A sottolineare che le vittime di Pompei non sono morte in un "singolo evento catastrofico” ma che la maggioranza di esse (quelle che erano sopravvissute alla fase dei lapilli e dei conseguenti crolli degli edifici ma che non erano riuscite a scappare in tempo da una città comunque irriconoscibile) ha perso la vita causa dell'asfissia è anche Pierfrancesco Dellino, vulcanologo dell’Università di Bari Aldo Moro che non è stato coinvolto in questo studio. Dellino è tra gli autori di un precedente lavoro, pubblicato nel 2021 su Scientific Reports, secondo cui la durata della corrente piroclastica a Pompei era stata di circa 15 minuti e aveva portato alla morte degli abitanti per asfissia. Lo studio sostiene che la temperatura di quella corrente avrebbe consentito la sopravvivenza delle persone se l'esposizione fosse stata di pochi minuti e che "nelle aree distali dove gli effetti meccanici e termici delle correnti di densità piroclastica sono ridotti, la durata del flusso è la chiave per la sopravvivenza".

"Nel record archeologico non esiste nulla di simile a Pompei", osserva Valeria Amoretti ricordando che sebbene anche l'antica città di Akrotiri, nell'attuale isola di Santorini, sia stata distrutta dall'eruzione avvenuta nel 1628 a.C. e il successivo deposito delle ceneri vulcaniche abbia consentito di conservare edifici, affreschi e ceramiche congelati nel tempo fino agli scavi archeologici che l'hanno riportata alla luce, in quel caso mancano le vittime. Finora soltanto un individuo è stato identificato come possibile vittima di quel cataclisma e si pensa che la popolazione locale sia riuscita ad abbandonare la zona in seguito alle avvisaglie di precedenti eruzioni di minore entità. L'unicità di Pompei significa anche che "ci troviamo a costruire la nostra letteratura e a creare una metodologia di lavoro che si spera possa essere esportabile", aggiunge Amoretti.

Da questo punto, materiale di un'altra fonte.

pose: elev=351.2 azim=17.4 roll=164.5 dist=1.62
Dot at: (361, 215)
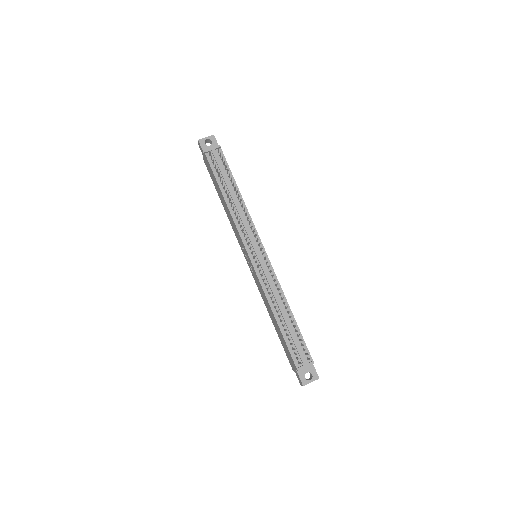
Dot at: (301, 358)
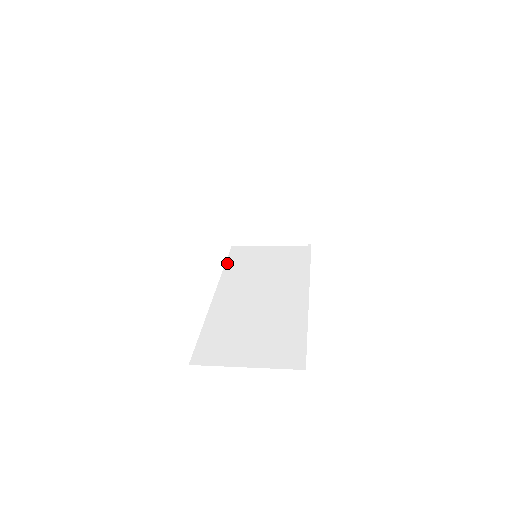
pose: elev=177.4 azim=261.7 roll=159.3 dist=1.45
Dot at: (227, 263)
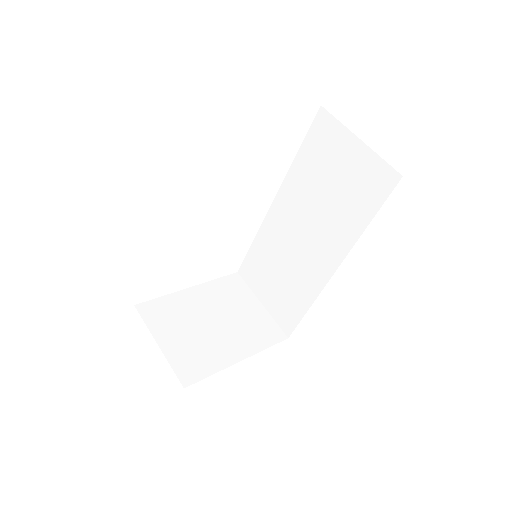
Dot at: (298, 153)
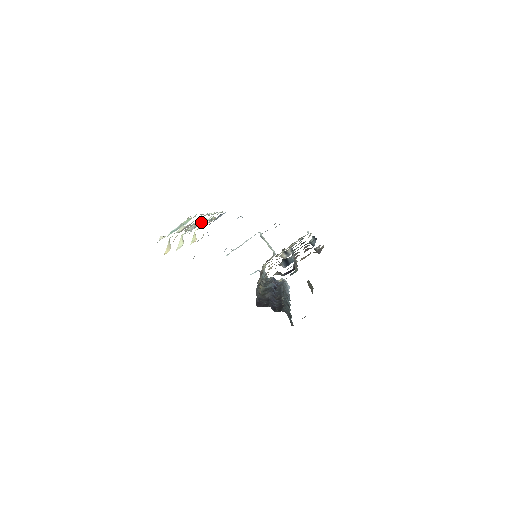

Arrivare a Pompei è un bagno di umiltà. Ci si rende conto che ogni studioso mette il suo tassello ma probabilmente non porrà la parola fine ai quesiti Valeria Amoretti

Valeria Amoretti è convinta che sarà difficile arrivare a conclusioni definitive e condivise su Pompei. "Lavorare in questo sito archeologico è un bagno di umiltà e ci si rende conto che ognuno aggiunge un proprio tassello ma che difficilmente si scriverà la parola fine".

Il primo contributo, ricorda l'antropologa, è stato quello di Giuseppe Fiorelli che ebbe tra numerosi meriti, quello dell’invenzione del metodo per eseguire i calchi delle vittime dell’eruzione. Dal XIX secolo a oggi, grazie al procedimento di Fiorelli, sono stati realizzati oltre cento calchi e Valeria Amoretti ne ha eseguiti due. "E’ vedere il volto di un uomo nel momento della morte ed è emotivamente impattante, per quanto si possa essere preparati. Al tempo stesso però lo considero anche un privilegio".

Pompei, conclude Valeria Amoretti, è una palestra metodologica unica al mondo dove è importante la collaborazione tra diverse professionalità. E anche le ipotesi avvalorate da questo recente studio necessitano di essere ulteriormente irrobustite da ulteriori analisi chimiche e antropologiche su vasta scala e con un approccio che valorizzi la compenetrazione tra materie biologiche, chimiche e geologiche.